When Anne-Marie Legault took a trip to the new Target at the Place Alexis-Nihon shopping centre in downtown Montreal two weeks ago, she was confused when the self-service checkout machine only offered her the option to purchase her items in French.
"I went to pay for some items with the self-service kiosk and I went to find the English button — even though I’m perfectly bilingual, it’s just the language I prefer to do business in — and there was none,"she explained on Daybreak Monday morning.
"The attendant came over as I had pressed the question mark button expecting to find the English panel there, and she said, 'Well, we don’t offer it in English.'"
"I rang through my items and then changed my mind. I said, 'Nevermind. I'll purchase these somewhere else,'" she continued.
'Canada is a bilingual country'
After some reflection, she wrote a complaint to Target. She was unsatisfied with the store’s response, and wrote a second email to that effect.
She said she was told, “We have to make a choice about our language.”
“Canada is a bilingual country so I thought, if they really knew their target demographic, then they should have realized that Montreal is not just a unilingual French environment,” Legault, who is fully bilingual, said.

[Items from a dataset]

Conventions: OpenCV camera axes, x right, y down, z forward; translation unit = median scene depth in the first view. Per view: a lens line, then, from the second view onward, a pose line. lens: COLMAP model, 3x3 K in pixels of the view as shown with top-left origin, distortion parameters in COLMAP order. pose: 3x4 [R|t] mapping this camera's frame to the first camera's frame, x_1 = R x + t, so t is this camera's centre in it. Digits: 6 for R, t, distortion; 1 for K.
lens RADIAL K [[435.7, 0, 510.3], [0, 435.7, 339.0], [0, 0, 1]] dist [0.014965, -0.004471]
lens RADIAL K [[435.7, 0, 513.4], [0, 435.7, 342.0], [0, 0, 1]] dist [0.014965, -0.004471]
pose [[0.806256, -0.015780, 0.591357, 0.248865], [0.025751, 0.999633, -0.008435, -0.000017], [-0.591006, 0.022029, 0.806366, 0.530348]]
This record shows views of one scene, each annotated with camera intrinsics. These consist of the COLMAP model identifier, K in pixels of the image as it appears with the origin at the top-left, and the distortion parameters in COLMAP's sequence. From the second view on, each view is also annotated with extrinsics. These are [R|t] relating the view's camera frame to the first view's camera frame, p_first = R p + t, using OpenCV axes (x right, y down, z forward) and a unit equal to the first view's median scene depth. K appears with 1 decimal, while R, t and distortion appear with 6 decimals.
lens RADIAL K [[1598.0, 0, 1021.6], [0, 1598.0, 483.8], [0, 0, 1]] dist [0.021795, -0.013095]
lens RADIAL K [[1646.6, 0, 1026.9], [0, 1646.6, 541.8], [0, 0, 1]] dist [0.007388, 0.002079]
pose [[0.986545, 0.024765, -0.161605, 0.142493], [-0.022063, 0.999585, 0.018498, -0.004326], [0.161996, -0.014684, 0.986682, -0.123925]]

#### [WORK TASK 1]
Return the passage of the article on the Target checkout complaint between "When Anne-Marie Legault" and "items in French.", inclusive.
#### [WORK TASK 2]
Supply the next part of the article on the Target checkout complaint, picking up after its final sentence.
The rows were taken from a different source than the article.

#### [WRITTEN ANSWER 1]
When Anne-Marie Legault took a trip to the new Target at the Place Alexis-Nihon shopping centre in downtown Montreal two weeks ago, she was confused when the self-service checkout machine only offered her the option to purchase her items in French.

#### [WRITTEN ANSWER 2]
Target Canada public relations manager Sebastien Bouchard says the issue is a technological one, and not a matter of language politics.
“That’s across the country (that) they are not bilingual and that’s a technology issues that we are working to fix,” he said.
Target opened its first stores in Quebec in mid-September, and Bouchard said the company plans to have bilingual self-service checkout kiosks by next spring.
Legault said she hopes that will be a Canada-wide policy.
“If you can offer bilingual in Montreal, then you can also offer bilingual elsewhere in Canada,” she said.
“There’s plenty of francophones that travel out west that would be happy to have a Target kiosk in French,” she added.